Alle Sektoren steigen – aber nicht alle gleich schnell
Kein Wunder, glänzen auf der Top-15-Liste aller Industrien aus allen Sektoren des MSCI-Welt-Index insgesamt sechs von vierzehn aus dem MSCI Industrials und vier von sieben aus dem MSCI Financials, während mittlerweile, den verschiedenen Konsolidierungen sei gedankt, nur eine einzige Industrie aus dem MSCI Information Technology stammt, und zwar Technology Hardware, Storage & Peripherals.
Auch in der Marktbreite schwingen diese drei Sektoren oben auf: Financials mit 88,9%, Information Technology mit 82,2% und Industrials mit 81,1%.

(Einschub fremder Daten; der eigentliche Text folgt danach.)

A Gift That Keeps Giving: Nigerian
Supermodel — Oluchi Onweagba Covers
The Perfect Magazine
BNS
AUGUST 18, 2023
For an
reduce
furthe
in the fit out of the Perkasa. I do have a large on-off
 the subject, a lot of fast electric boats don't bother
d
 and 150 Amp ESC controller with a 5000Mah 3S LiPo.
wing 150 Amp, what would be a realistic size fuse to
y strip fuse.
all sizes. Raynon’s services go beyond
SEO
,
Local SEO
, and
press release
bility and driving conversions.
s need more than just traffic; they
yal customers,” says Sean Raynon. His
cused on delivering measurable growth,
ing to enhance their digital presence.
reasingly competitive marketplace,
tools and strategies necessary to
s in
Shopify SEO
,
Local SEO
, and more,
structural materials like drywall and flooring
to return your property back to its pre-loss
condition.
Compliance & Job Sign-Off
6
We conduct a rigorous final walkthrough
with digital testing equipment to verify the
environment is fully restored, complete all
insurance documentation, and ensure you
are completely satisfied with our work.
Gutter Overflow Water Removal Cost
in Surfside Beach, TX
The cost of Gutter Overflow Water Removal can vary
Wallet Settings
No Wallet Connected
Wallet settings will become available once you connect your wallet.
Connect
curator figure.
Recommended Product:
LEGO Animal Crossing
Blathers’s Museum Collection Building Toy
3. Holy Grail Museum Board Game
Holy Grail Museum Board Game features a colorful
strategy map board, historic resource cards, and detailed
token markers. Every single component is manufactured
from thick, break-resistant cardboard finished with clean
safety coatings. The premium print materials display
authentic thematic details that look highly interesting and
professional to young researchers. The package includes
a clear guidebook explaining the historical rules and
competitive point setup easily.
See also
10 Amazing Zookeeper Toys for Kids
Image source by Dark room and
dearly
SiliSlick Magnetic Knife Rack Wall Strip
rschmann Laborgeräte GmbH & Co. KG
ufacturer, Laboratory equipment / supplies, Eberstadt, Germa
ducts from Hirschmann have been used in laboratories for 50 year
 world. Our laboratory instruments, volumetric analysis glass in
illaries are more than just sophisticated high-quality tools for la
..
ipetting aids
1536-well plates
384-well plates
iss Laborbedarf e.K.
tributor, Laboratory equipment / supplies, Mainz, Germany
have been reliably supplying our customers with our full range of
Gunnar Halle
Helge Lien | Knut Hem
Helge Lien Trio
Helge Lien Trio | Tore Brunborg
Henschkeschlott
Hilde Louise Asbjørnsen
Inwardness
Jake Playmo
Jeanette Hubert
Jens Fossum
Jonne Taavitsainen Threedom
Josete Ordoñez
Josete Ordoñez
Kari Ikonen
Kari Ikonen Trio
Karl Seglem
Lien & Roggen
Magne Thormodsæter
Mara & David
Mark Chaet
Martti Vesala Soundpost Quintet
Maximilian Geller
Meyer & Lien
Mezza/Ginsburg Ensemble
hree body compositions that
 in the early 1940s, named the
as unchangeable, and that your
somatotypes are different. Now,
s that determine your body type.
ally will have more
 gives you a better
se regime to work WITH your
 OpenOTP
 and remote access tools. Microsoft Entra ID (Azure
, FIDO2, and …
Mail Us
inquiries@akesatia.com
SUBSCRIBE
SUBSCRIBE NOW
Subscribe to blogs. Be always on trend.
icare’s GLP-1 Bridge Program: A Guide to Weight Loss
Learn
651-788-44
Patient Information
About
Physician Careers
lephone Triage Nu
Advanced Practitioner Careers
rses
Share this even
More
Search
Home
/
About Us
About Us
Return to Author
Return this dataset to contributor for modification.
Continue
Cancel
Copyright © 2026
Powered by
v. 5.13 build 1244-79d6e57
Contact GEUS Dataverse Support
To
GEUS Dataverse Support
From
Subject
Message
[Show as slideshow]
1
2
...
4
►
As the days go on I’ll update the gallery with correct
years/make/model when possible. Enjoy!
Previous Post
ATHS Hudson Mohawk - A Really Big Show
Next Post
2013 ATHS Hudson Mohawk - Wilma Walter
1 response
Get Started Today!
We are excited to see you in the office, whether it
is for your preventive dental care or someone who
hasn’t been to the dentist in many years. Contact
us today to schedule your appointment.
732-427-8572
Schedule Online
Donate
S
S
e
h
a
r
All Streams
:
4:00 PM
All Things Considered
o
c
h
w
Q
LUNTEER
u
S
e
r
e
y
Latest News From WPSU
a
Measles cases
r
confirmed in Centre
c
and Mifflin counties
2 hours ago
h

Aus den als defensiv geltenden Sektoren Consumer Staples, Healthcare und Utilities kommen neun der fünfzehn schwächsten Industrien, worunter fünf Industrien aus Consumer Staples stammen.
Die Marktbreite von Consumer Staples liegt bei 50,9%, die von Healthcare bei 66,7%, und die von Utilities kommt auf 54,5%. Die Performance dieser drei Sektoren liegt seit Oktober 2022 bei 20,5% für Healthcare, 13,2% für Consumer Staples und 5,6% für Utilities. So kontrastieren Performance und Marktbreite gewaltig zwischen den Sektoren, die vom Investitionsboom profitieren und allen anderen, insbesondere denen, die als defensiv eingestuft werden.
Und nun zum Kursmomentum generell. Es ist positiv in allen Sektoren, und selbst drei der fünfzehn schwächsten Industrien weisen positives Kursmomentum auf. Der Grund für ihre Schwäche ist das relative Momentum.
MSCI Welt, MSCI USA und S&P 500, MSCI Europa und DJ Europe Stoxx 600 sowie MSCI Japan, Nikkei und Topix weisen alle positives Kursmomentum auf. Negatives oder neutrales Momentum sind nur in ein paar wenigen, gering kapitalisierten regionalen Indizes vorzufinden.
Das Narrativ heisst CapEx
Die Börse ist ein komplexes soziales System. Solche Systeme sind pfadabhängig. Pfadabhängige Systeme entwickeln sich aus einer Bifurkationsphase heraus in einen sogenannten Lock-in, in dem sie sich vorwiegend auf eine Informationsauswahl konzentrieren, die sich in der Bifurkationsphase aus Versuch und Irrtum als relevante Erzählung herauskristallisiert hat.
Andere Informationen werden kaum, gar nicht oder nur vorübergehend ernst genommen. Es besteht in solchen Phasen eine starke Neigung, dem adaptierten Narrativ widersprechende Informationen eine geringe Bedeutung beizumessen. Das Narrativ heisst CapEx. Es ist auf dieser Grundlage, auf der ich die Mustervorhersage wage, dass es sich bei den derzeitigen Avancen um einen Bullenmarkt handelt, der noch viel Luft nach oben hat.